SUNBREAK! Quick! Get dressed!...

Too late... rain ... as per usual in Seattle. If any city could use "climate change" right now, it's Seattle. Indeed, if you listen to the Orwellian bleaters that infest this city the current Seattle catechism for the "climate change" religion is the catch phrase, "Colder is warmer."

Seattle on a February Saturday. Boring.

So, because I am an American, I took refuge in the American mantra, "When the going gets boring, the bored go shopping."

Shopping, our shared cultural catatonia. ....

Just say shop!.... Just do it!.... Get out there and ....buy, buy, BUY.... something you don't need. Then buy some accessories for it. You'll need those to make the thing you don't need work like you don’t need it to.
....Then you haul the unneeded crap back home and add to the other crap you don't need. Finding what we don't need and piling it up is what we do, I guess. Like many others I can resist it in my normal state, but not, I find, when I'm bored. You have a similar problem.

• **Given request A**
According to the text about a rainy Seattle Saturday, why did the writer go shopping? Answer in one to three sentences.
• **Given request B**
Continue the text about shopping out of boredom on a rainy Seattle Saturday, starting after its last sentence.
This material comes from a separate source.

• **Extracted data entries**
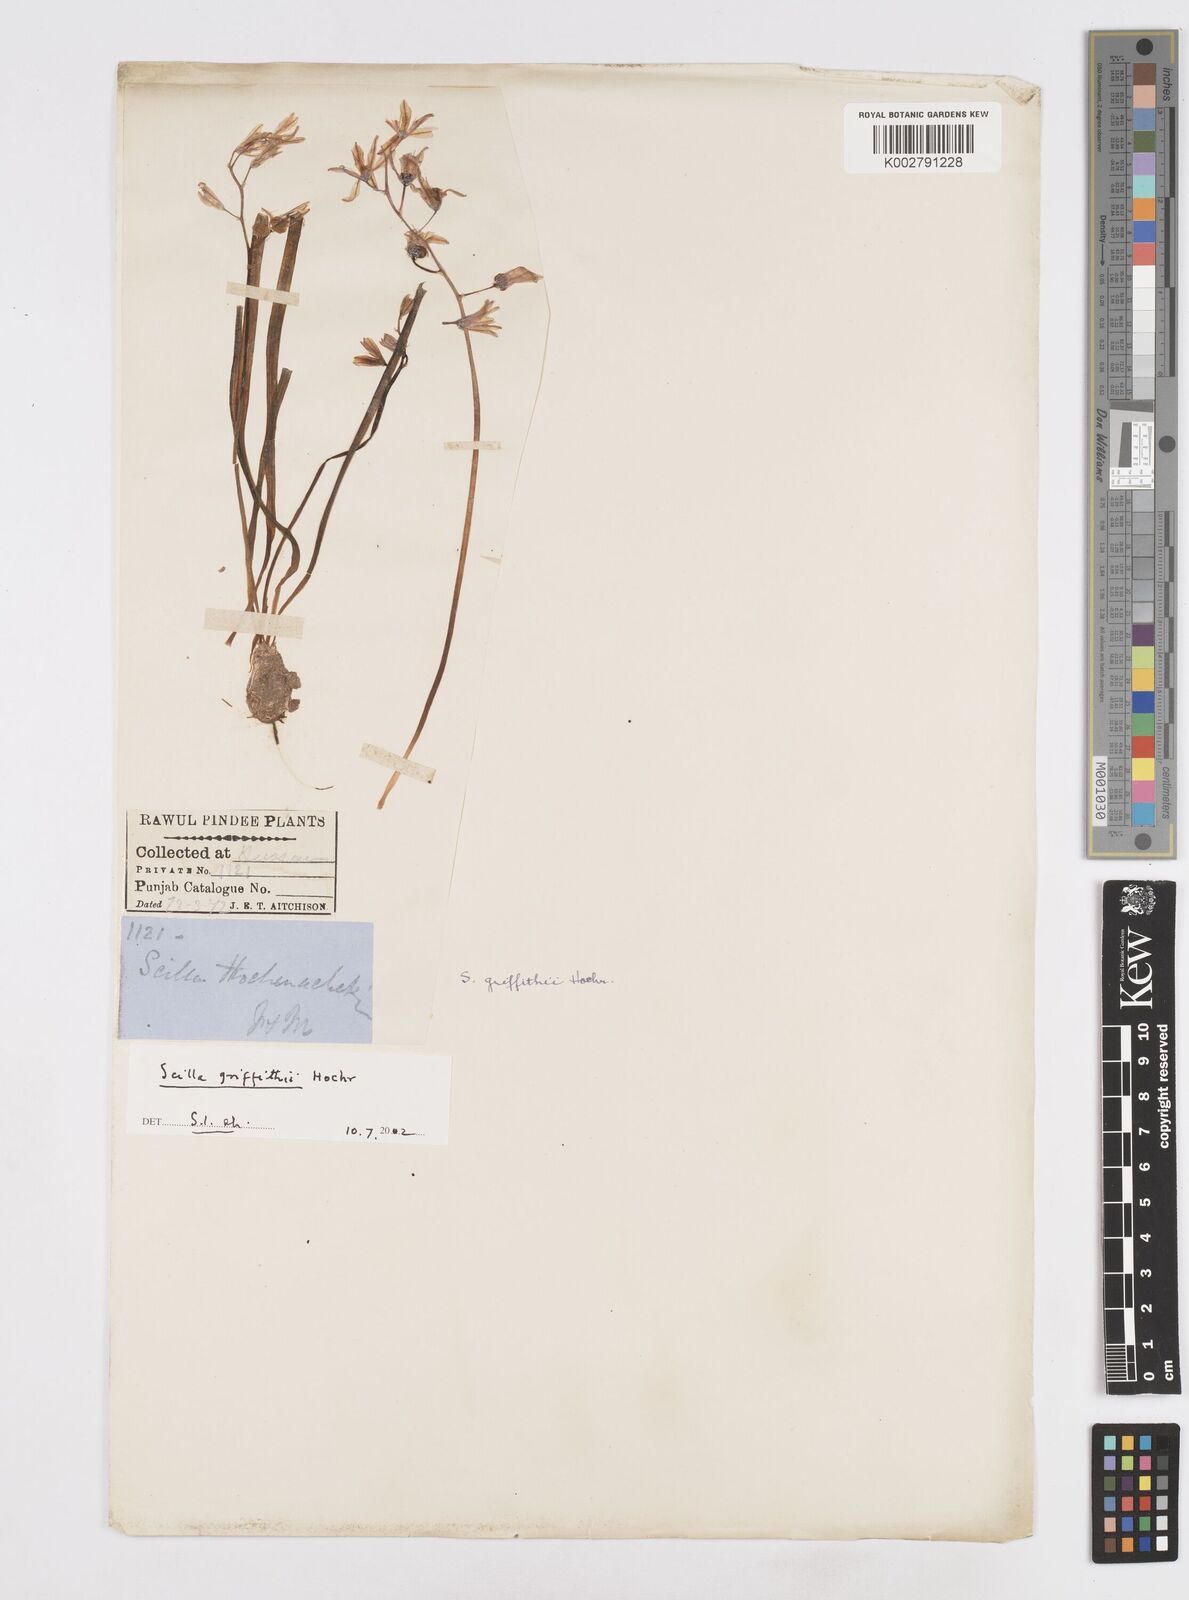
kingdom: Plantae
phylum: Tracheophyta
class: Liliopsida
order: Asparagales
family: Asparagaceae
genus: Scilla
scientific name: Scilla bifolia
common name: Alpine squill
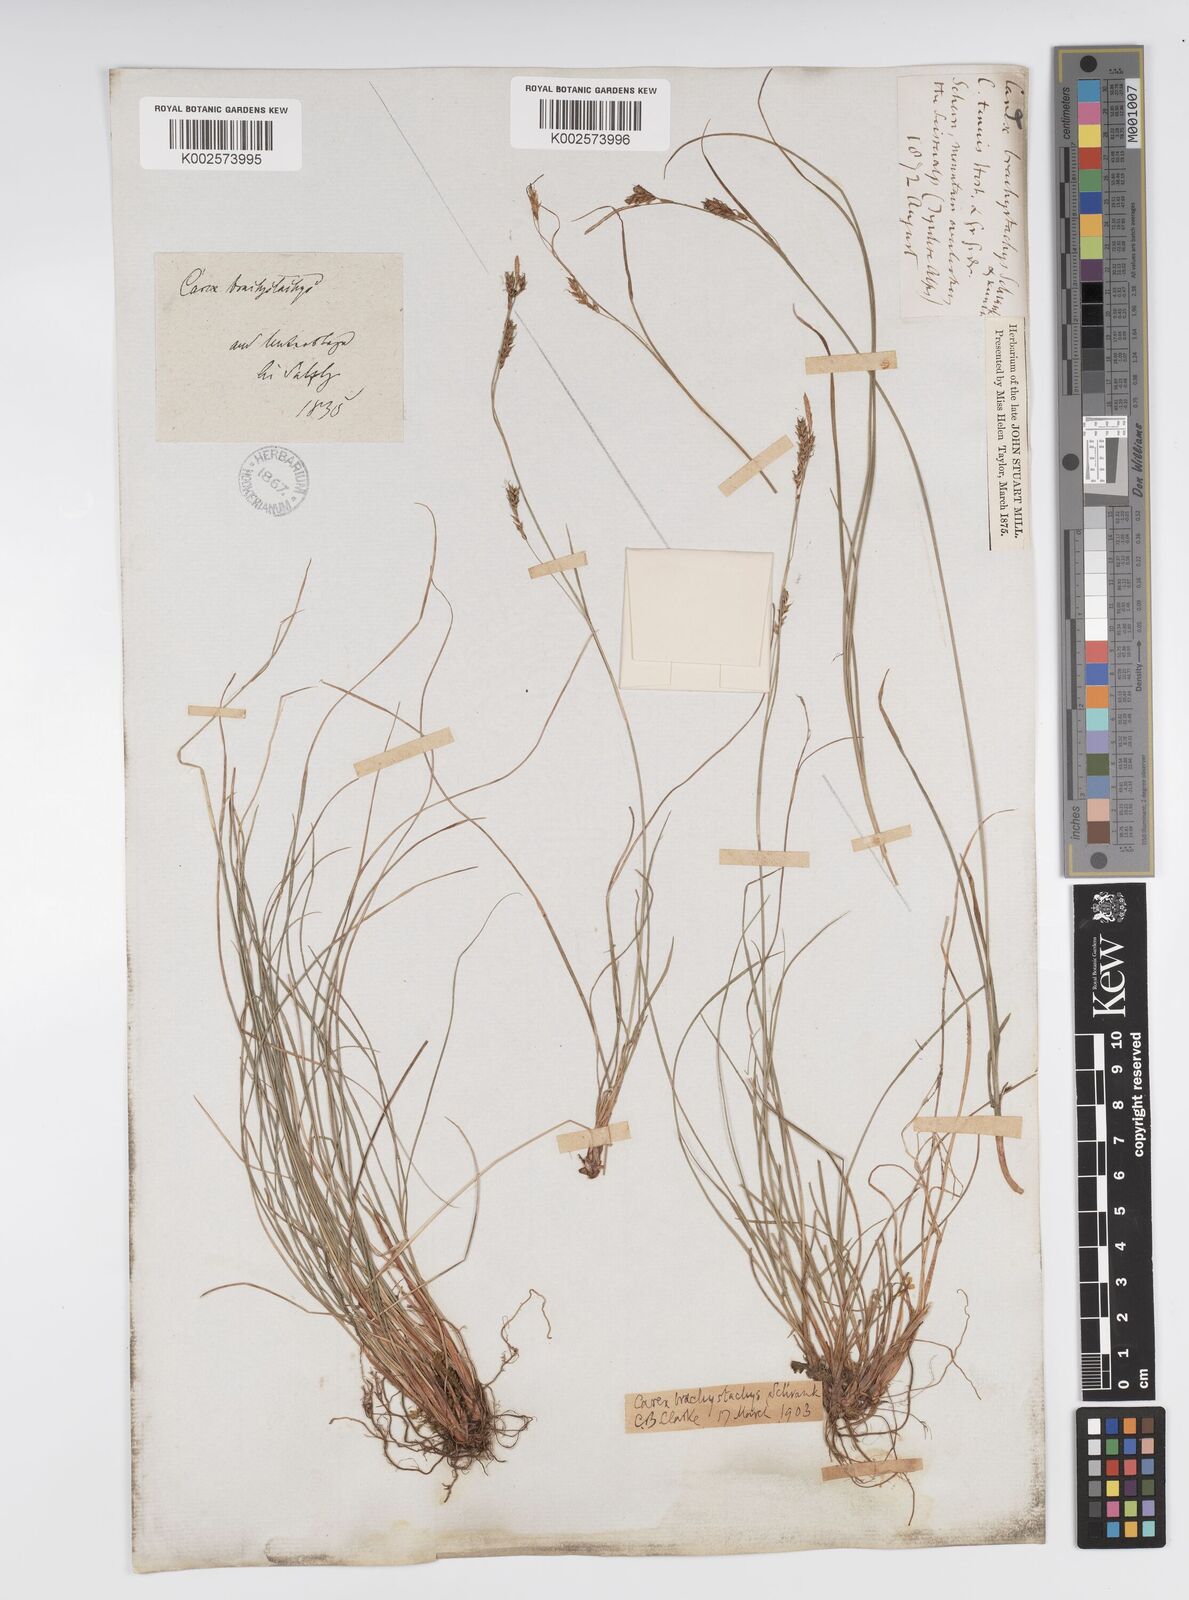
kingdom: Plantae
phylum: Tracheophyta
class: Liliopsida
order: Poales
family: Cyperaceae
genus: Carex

---

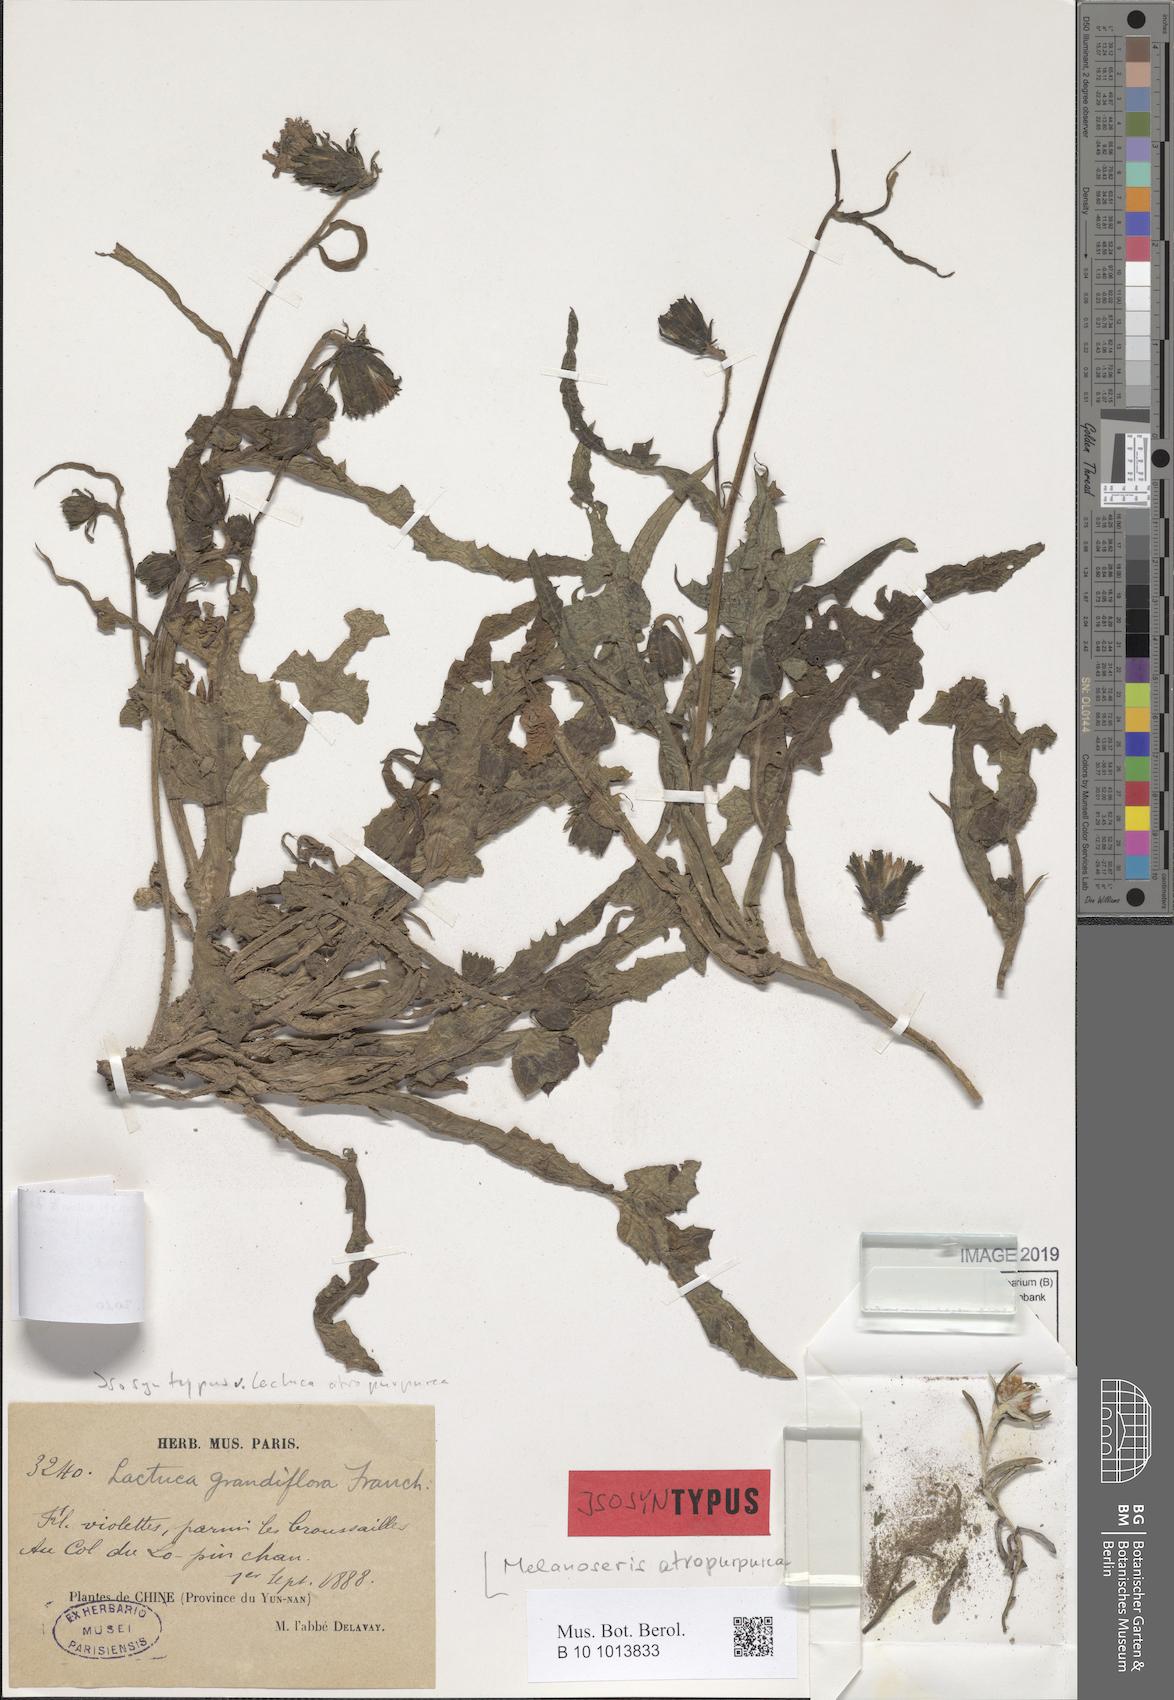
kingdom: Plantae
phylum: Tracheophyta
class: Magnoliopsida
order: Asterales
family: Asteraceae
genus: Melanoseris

• **Right answer A**
Rain ended the brief sunbreak, and the February Saturday turned boring. Being an American, the writer fell back on the mantra "When the going gets boring, the bored go shopping." The writer can usually resist shopping but not when bored.

• **Right answer B**
Result? I found myself driving in a fugue state through the used-to-be-industrial maze of south Seattle in the rain. I'd been to where I was going once before and was trying, like a half-blind man with a short white stick, to triangulate my way by driving the highways and flyovers that shoot along the fringes of this once muscular, once thriving industrial district. Now the glazed green alien gaze of the Starbucks queen looks down on it from Starbucks Galactic Headquarters as the aliens within plot how they can possibly put a Mini-Me-Starbucks into your bedroom closet.

And the big box stores grow all around and around, and the big box grows all around....

For some strange reason, the destination that formed in my mind for this shopping excursion was "CostCo." A vague mention of a friend about the "great deals on small televisions" put it in my mind like a BuyMe earworm. This small mental disorder was even stranger since the last thing I need in my life is another, smaller television. On second thought, the absence of a real need was probably why I really wanted one. In America, as noted above, if you don't need it, you gotta have it.

After a few blind alleyways and false turns I pulled into the CostCo parking lot. If I hadn't been in a Internet-overload hypnotic state this move alone would have immediately struck me as a bad idea. The sign certain? Cars shadowing shoppers slowly back to wherever they happen to be parked. Pick the wrong shopper flock and you can find yourself far, far away from the store entrance observing a spontaneous tailgate party featuring cold burritos. I got lucky and, shadowing a gaggle of shoppers, found a slot near the entrance. It was the end of my luck.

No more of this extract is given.